1. Lead by example: make a commitment to every employee and member.

Your staff looks to you for leadership so it’s important you are personally involved in their training and day-to-day business operations. Your commitment to on-going staff education and living the fitness lifestyle earns respect and translates directly to how your staff treats your members. If you want your staff and membership to keep investing in your business, you have to invest in your people, equipment and maintain a well run club.

2. Get personal: increase referrals with service and incentives.

Create a fun, service-minded and interactive club environment where members are eager to bring you more business. Focus on the first critical 90-days of each membership to be sure they are on track, embrace the fitness lifestyle and achieve success. Your enthusiastic motivation and support is the ultimate incentive and builds active relationships that generate multiple quality referrals. At all cost, avoid the impersonal trap of operating an “equipment rental space” that kills your referral base.

3. Enemy at the gate: control your losses and boost renewals.

Automate your front counter check in with a computerized system that allows your staff to control entry, monitor attendance and provide appropriate renewal incentives. This process allows you to stop past due or expired members (or non-member attempts to “beat the system” typical with manual sign-in sheets). Computerized check-in provides an interactive service opportunity and the ability to track attendance so you may follow up with members whose attendance has fallen off and encourage them to get back on track. Members who stop attending typically stop paying as well.

4. Follow up and through: account management keeps cash flowing.

When signing new members, be sure all their personal and payment information is accurate. Double check spelling, addresses, bank account info and/or credit card numbers and expiration dates. Carefully managing this information is critical to your cash flow just as knowing which members are paying and which are not. In order to allow your staff to focus on your core business, consider outsourcing your time-consuming payment processing, billing and collections. A third-party company works as an extension of your business, reducing your overhead while providing the most cost-effective receivable management service. Your staff can spend this time saved enrolling more members.

5. Keep informed: putting the power of technology to work for you.

Club management software programs provide the power and organization necessary to control and manage your club database.

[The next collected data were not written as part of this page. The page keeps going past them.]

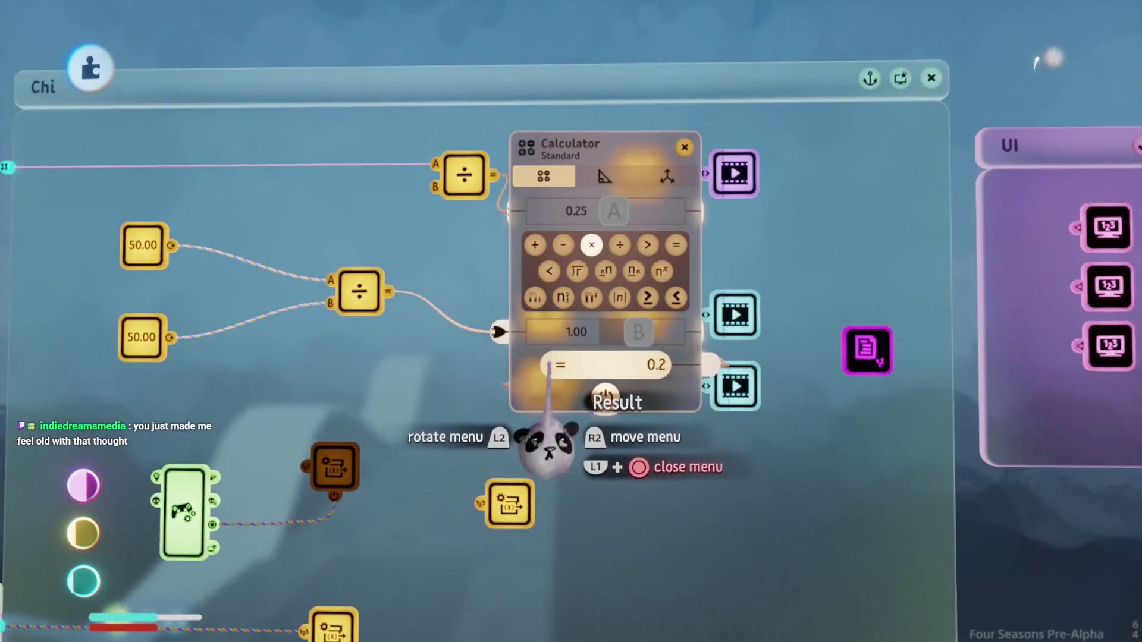
key(Escape)
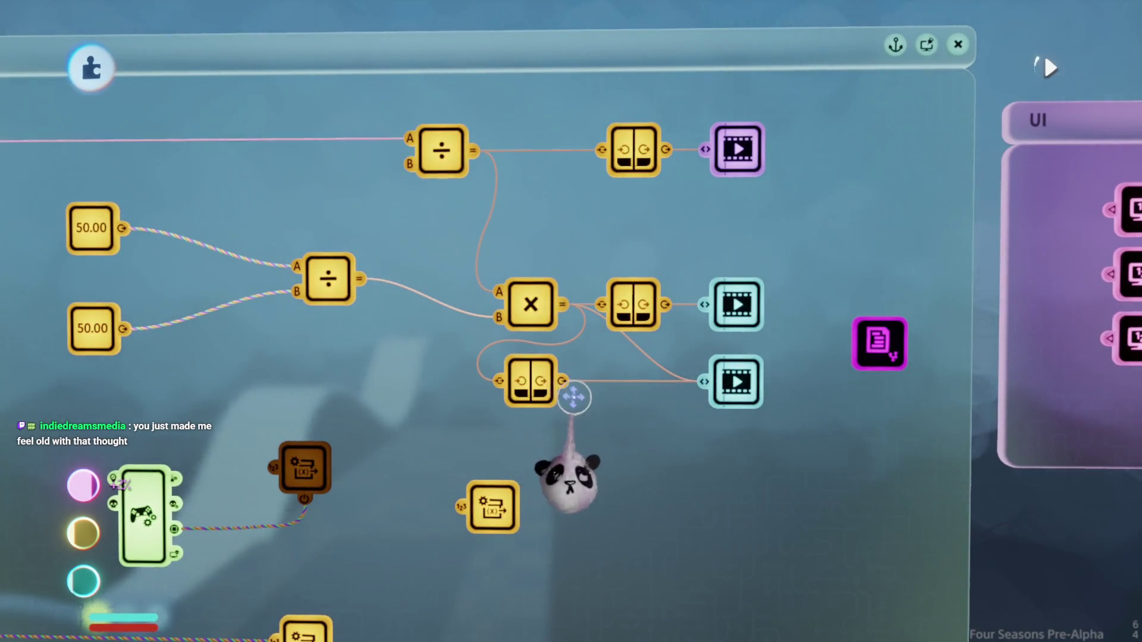
scroll(538, 481, up, 3)
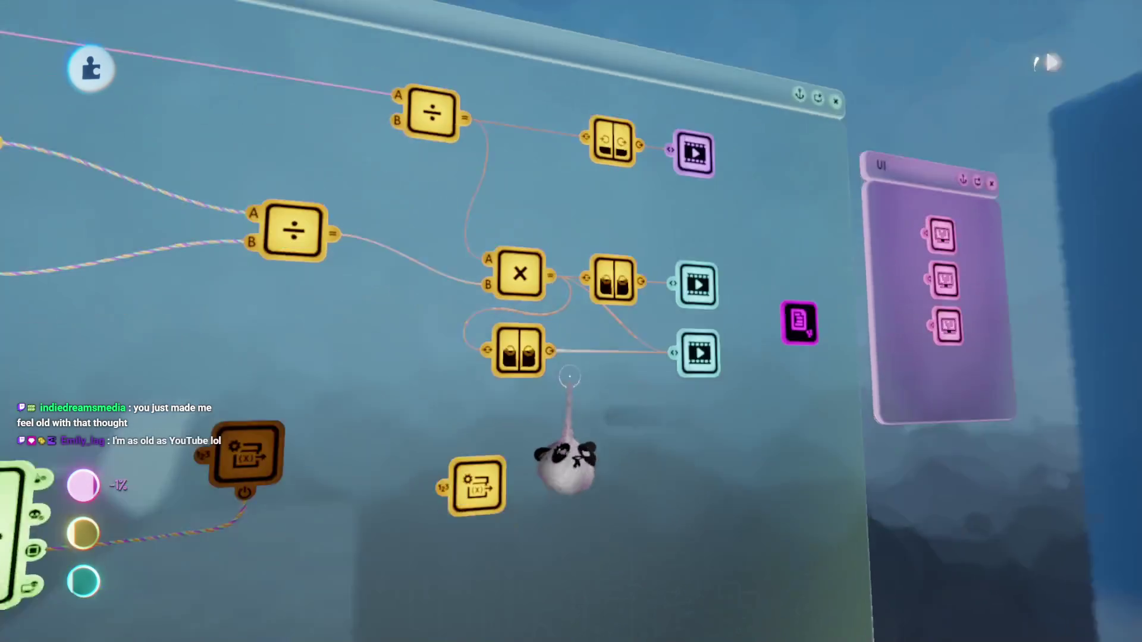
scroll(541, 440, down, 5)
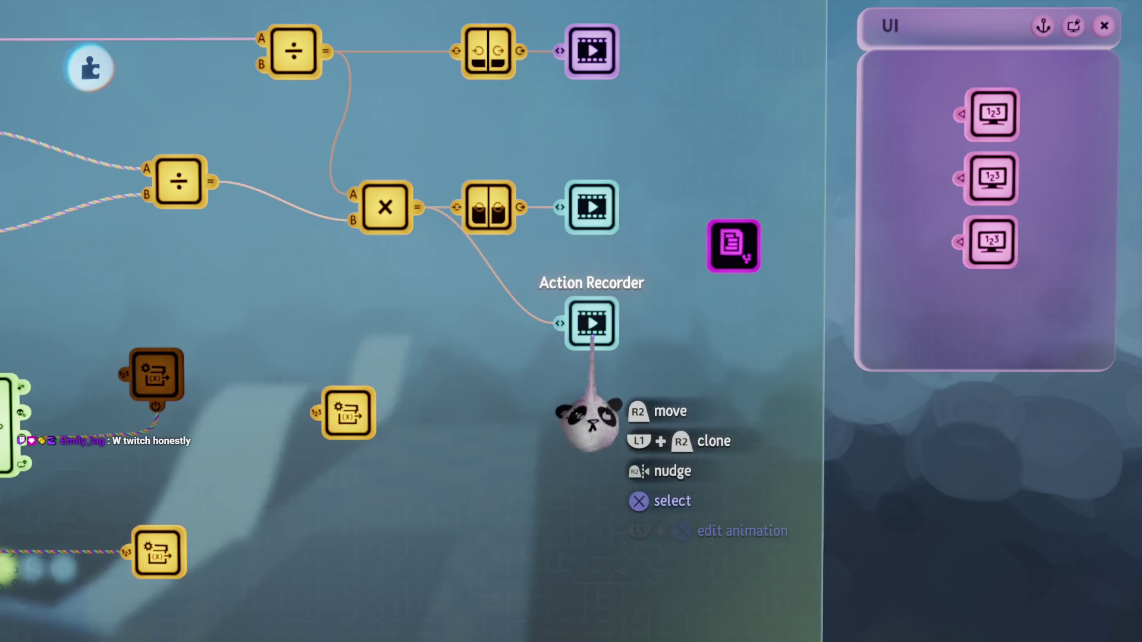
Step: Wire the Action Recorder into the third UI display node and check its format options
mouse_move(586, 417)
mouse_down()
mouse_move(574, 408)
mouse_move(613, 428)
mouse_move(651, 370)
mouse_move(699, 357)
mouse_up()
click(701, 271)
key(Escape)
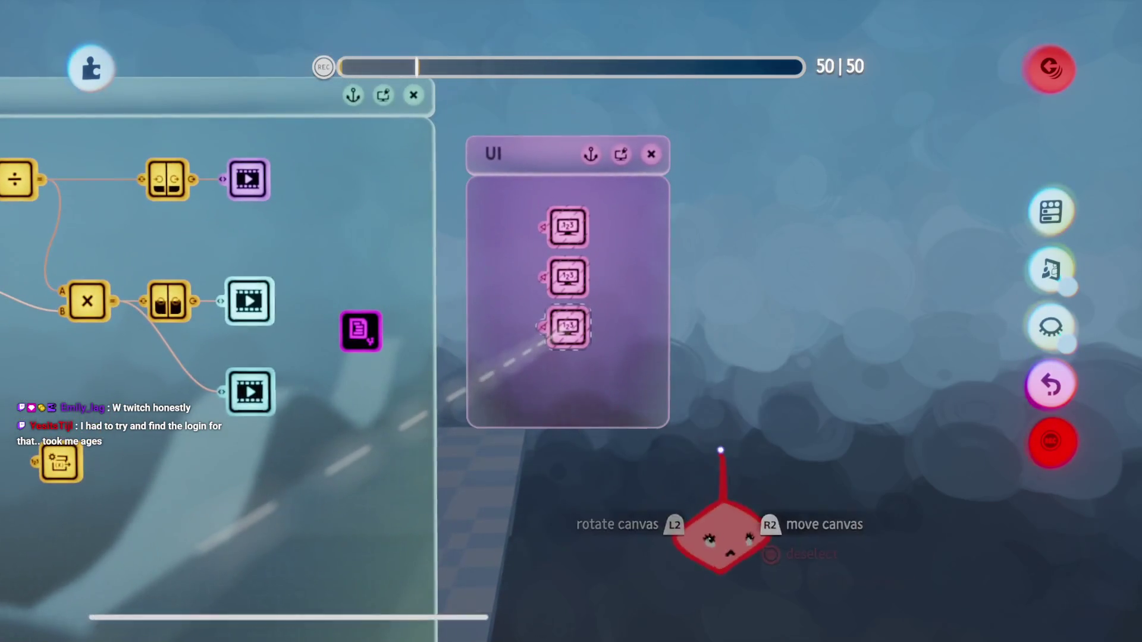
key(Escape)
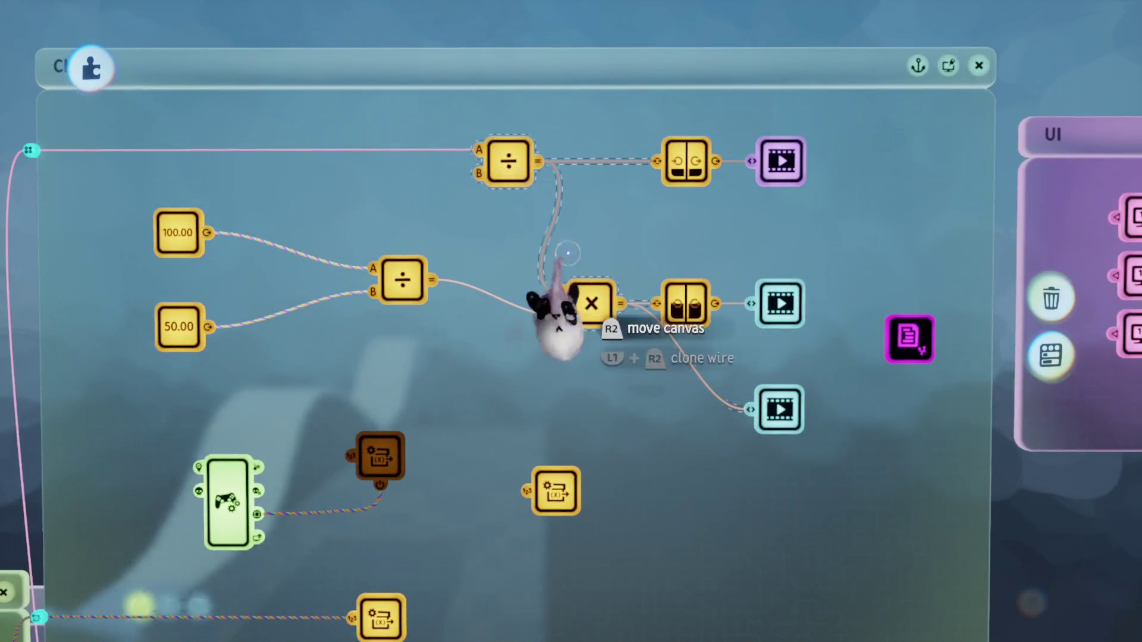
Step: Review the Action Recorder's settings beside the 100.00, 50.00 and controller nodes, then close them
drag(560, 310, 556, 364)
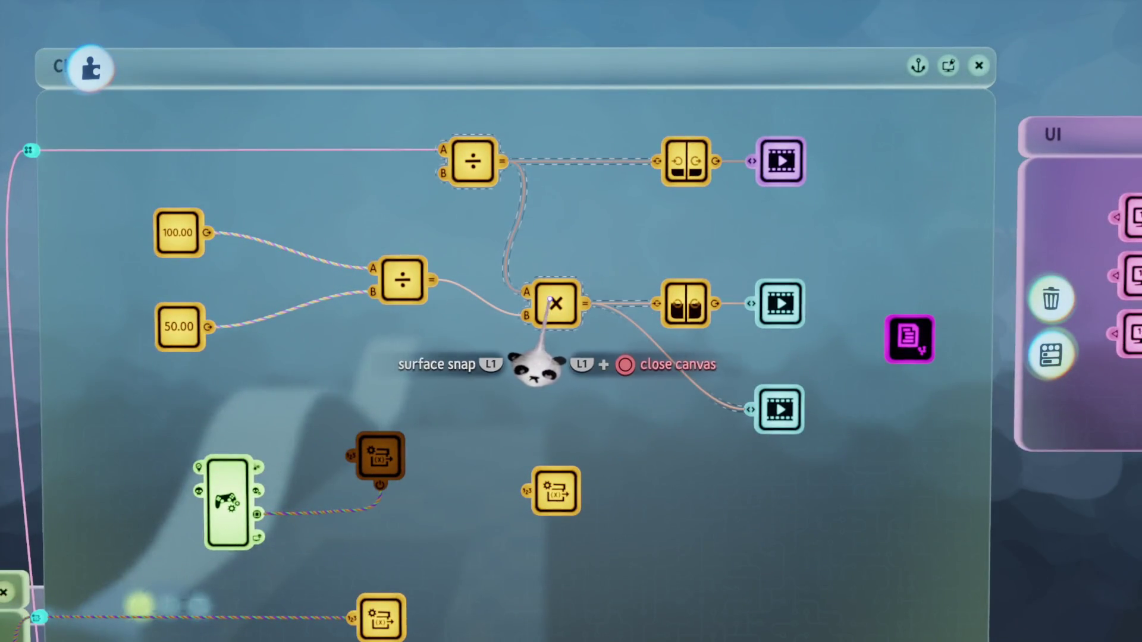
click(591, 434)
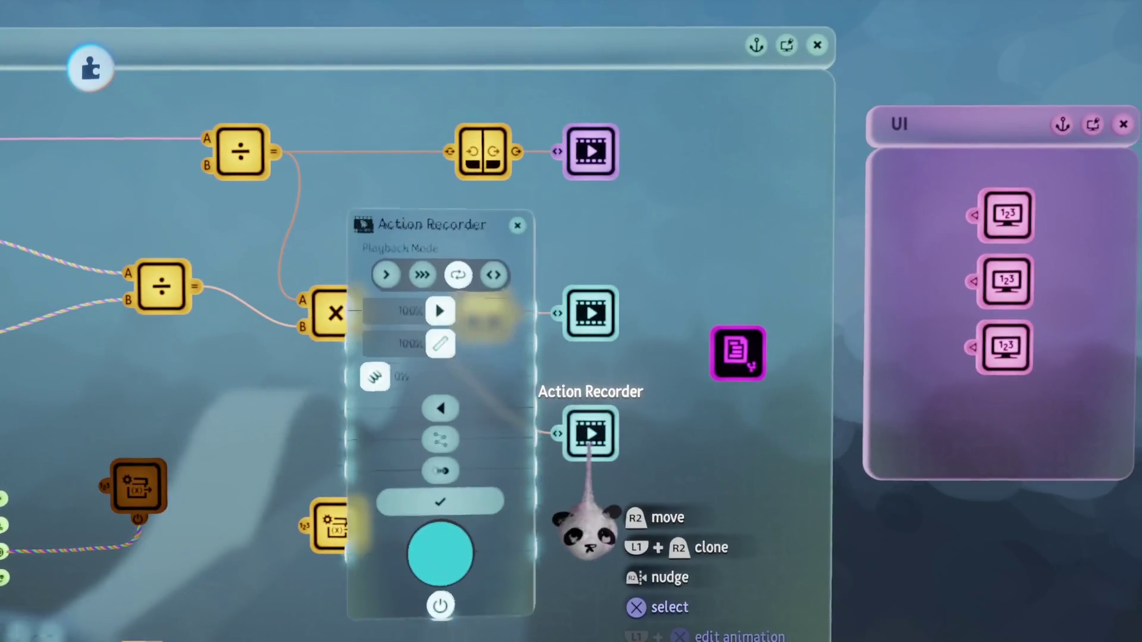
mouse_move(494, 509)
mouse_down()
mouse_move(498, 467)
mouse_move(446, 467)
mouse_move(421, 484)
mouse_move(426, 470)
mouse_up()
scroll(429, 470, down, 2)
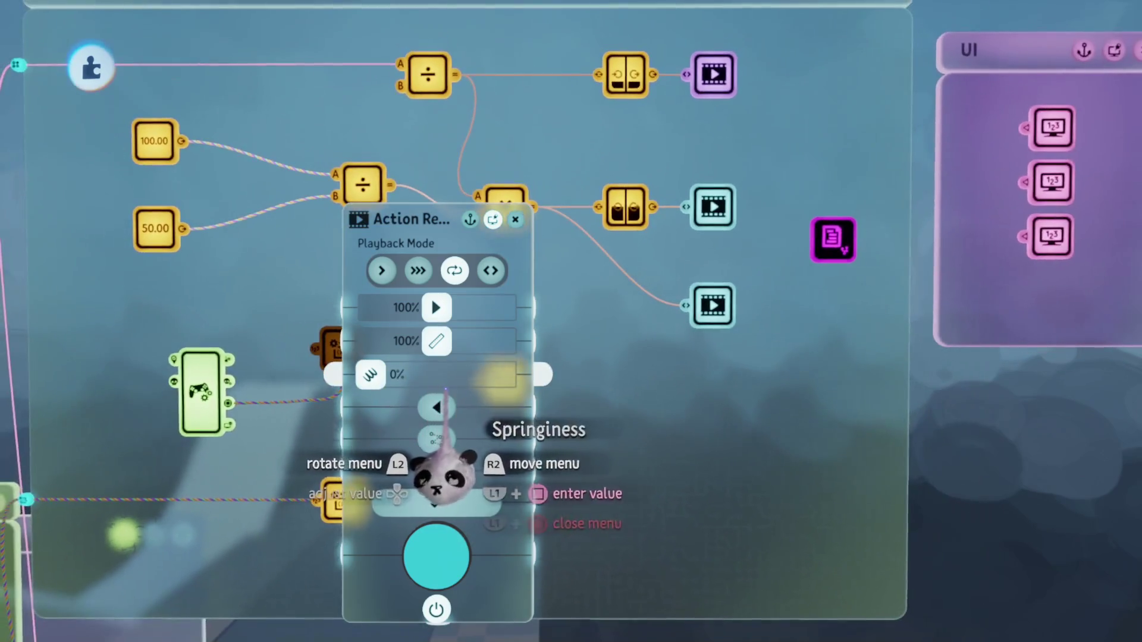
mouse_move(437, 408)
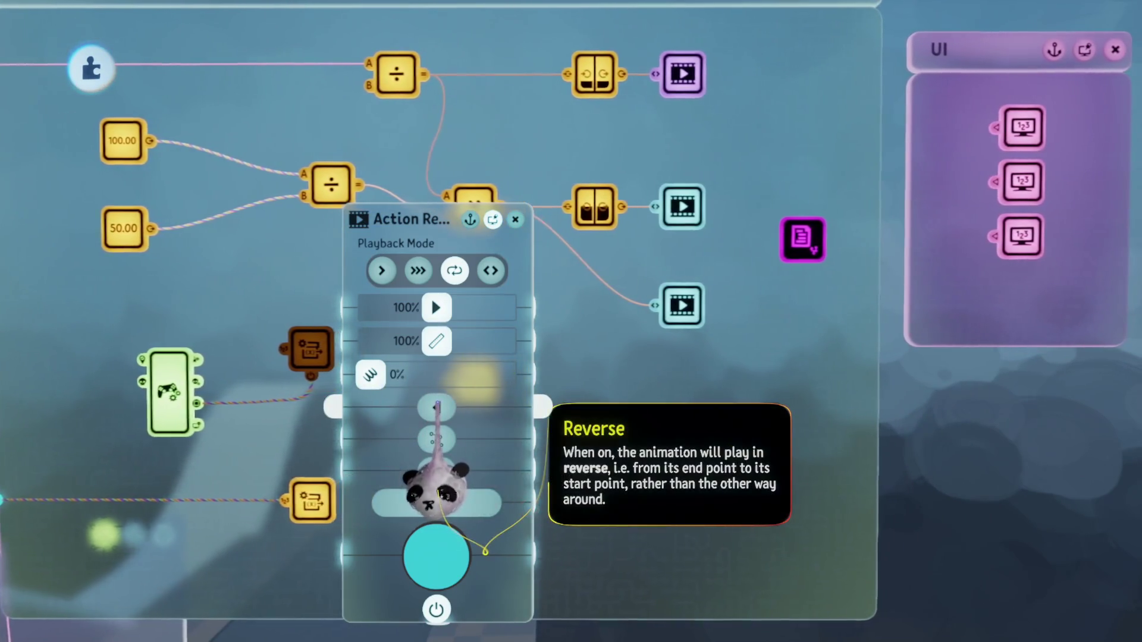
scroll(440, 399, up, 3)
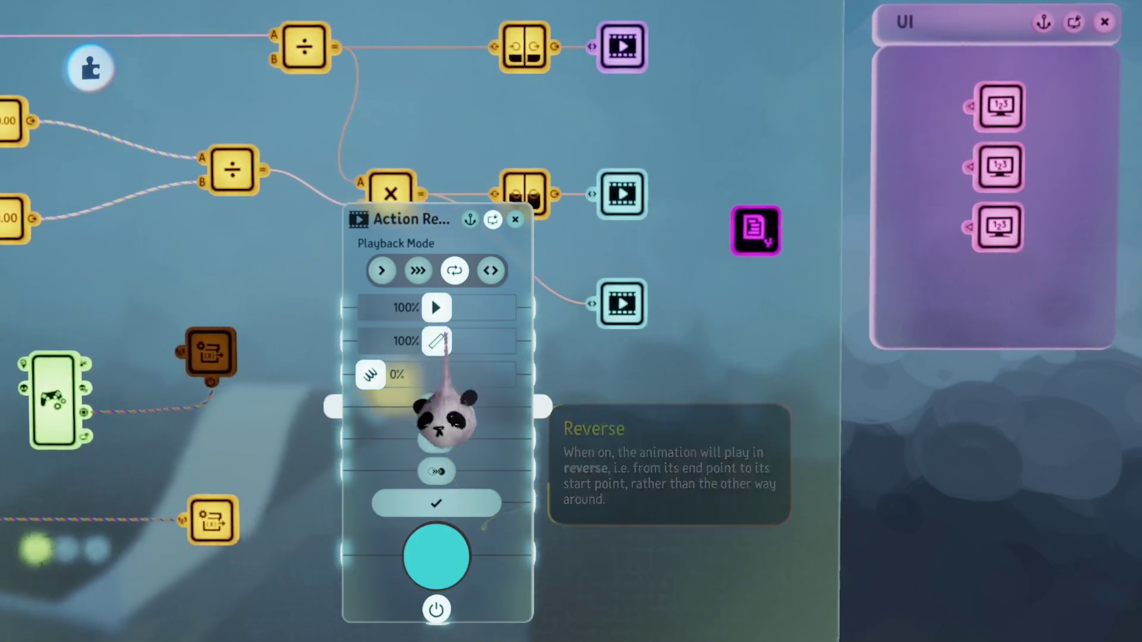
key(Escape)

Review management and membership reports on a regular basis so you understand your membership base, analyze trends and make adjustments. Organize your pro shop and merchandise sales with point-of-sale and inventory programs while preventing loss and theft with POS software and cash drawer control. Maintain a database for guests and prospects so your staff can follow up and convert them into new members. The right combination of information technology, backed by experienced professional support, provides the tools you need to manage, grow and prosper.